Toby Hall - The Age
Criticism of the Prime Minister for donating $5 to a homeless man in Melbourne's CBD last week was ludicrous.
That we have become so cynical, so mistrustful, so ready to believe that behind every politician's public behaviour lies a calculated, unprincipled aim, leaves me despairing.
How have we got to this place? Where we pick over the minutae of our leaders' behaviour - whatever their political colour - searching for any perceived fault to fuel our collective outrage?
If only we got so angry about the issue of homelessness itself.
It was a very human reaction: the PM reached out to another person, clearly down-on-his-luck, with a small gift.
Well, from the response of critics and commentators, you'd have thought the PM had kicked the man.
There were those who criticised the PM for not donating more, given his personal wealth.
Then there were those who attacked him saying that the money would surely be used for drugs or alcohol and was therefore entrenching the man in poverty.
In terms of the former, by all means criticise the federal government's response to homelessness - the inadequacy of Commonwealth funding, the failure to produce an overall national homeless strategy - but to disparage the Prime Minister's individual generosity, or his personal commitment to the cause of homelessness, I think is deeply unfair.
It's estimated that the Prime Minister gives around $500,000 to charity every year.
His long-term support for Sydney's Wayside Chapel - one of Kings Cross's most crucial agencies for homeless and other vulnerable people - is well known.
As for the issue of donating money directly to homeless people? I have to say, I'm at odds with the majority opinion of Melbourne's Lord Mayor, Robert Doyle, and other homeless service providers, such as the Salvation Army.
The Lord Mayor advises Melburnians not to give money to beggars.
"Just know that that money is going to end up feeding a drug habit. And so if you give money to beggars you are not helping them out of homelessness, you are entrenching them in it," Mr Doyle said.
This is a difficult subject.
For eight years, I headed up one of Australia's largest homeless organisations - Mission Australia.

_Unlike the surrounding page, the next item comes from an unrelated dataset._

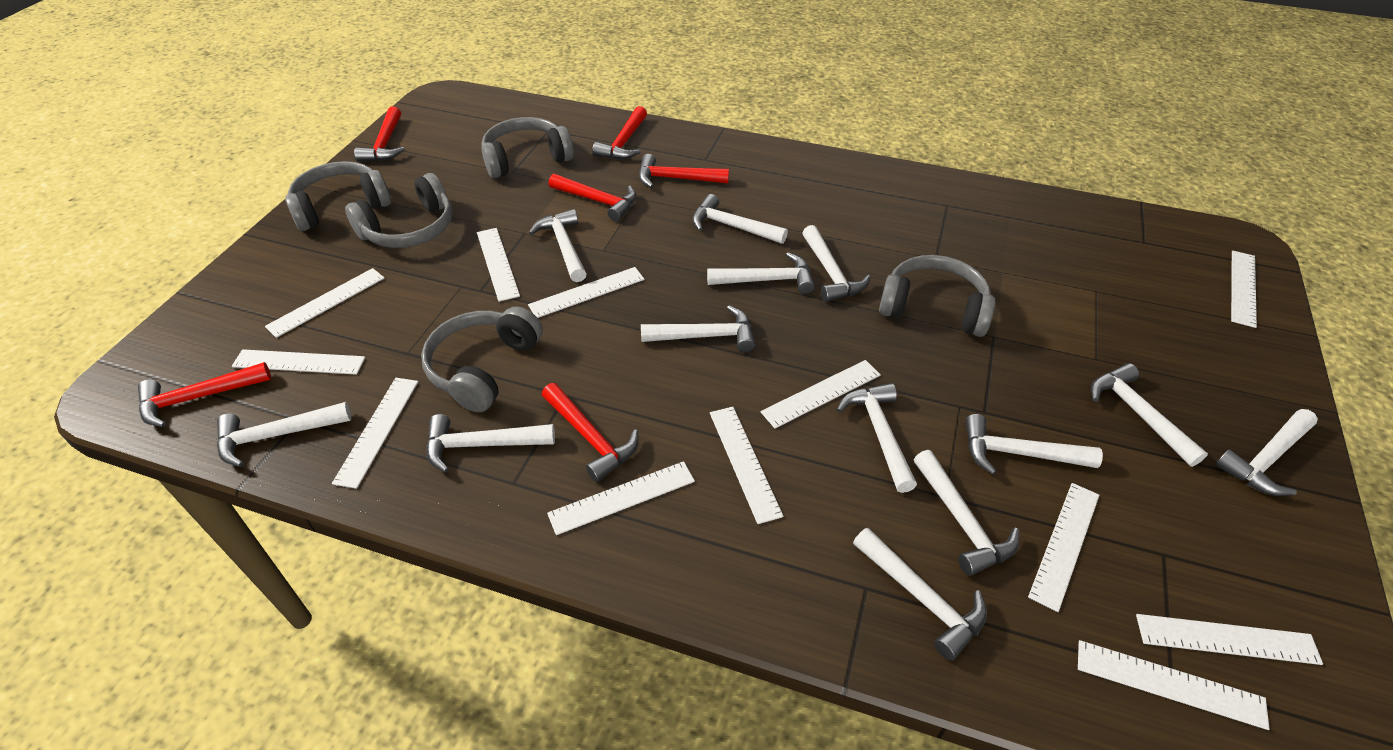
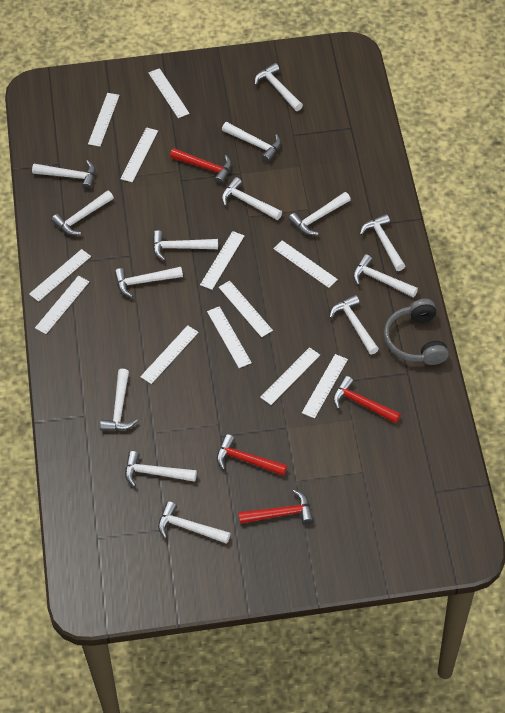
grey headphones: 5 -> 1
red hammer: 6 -> 4
white hammer: 13 -> 14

The question of whether to give money to roughsleepers was a perennial one.
I always felt deeply uncomfortable criticising anyone for a gesture of kindness to a fellow human being, in this case, giving money to a person in need. On this subject, I always said, "Do what's in your heart."
We should never condemn generosity.
Neither the Mayor, nor anyone else, knows this man's story.
At a time when Melbourne's homeless situation is out of control. When the authorities and their strategies are clearly failing, it's a bit rich to jump down a person's throat when, face-to-face with shocking poverty, they are moved to do something immediate and human.
It's also not as simple as saying "all homeless people will use your money for drugs".
At St Vincent's Hospital our Emergency Department is arguably 'ground zero' when it comes to the health of Melbourne's homeless.
Yes, many roughsleepers we see have drug and alcohol issues. But almost all struggle with a range of other crippling health issues, such as post-traumatic stress disorder and other serious mental illnesses, diabetes, asthma, liver and heart disease.
Getting someone to give $5 to a charity instead of putting it in homeless person's hand isn't going to change that picture.
The real issue here is the need for root and branch reform of our homeless system and the fact that those who do the work are starved of funds by governments at all levels.
The answer to tackling chronic homelessness has long been known: provide people with immediate access to accommodation and then support them with the services they need once they're housed. But apart from individual projects here and there, no government is doing what's required at the scale it's needed.
That's what we should be getting angry about.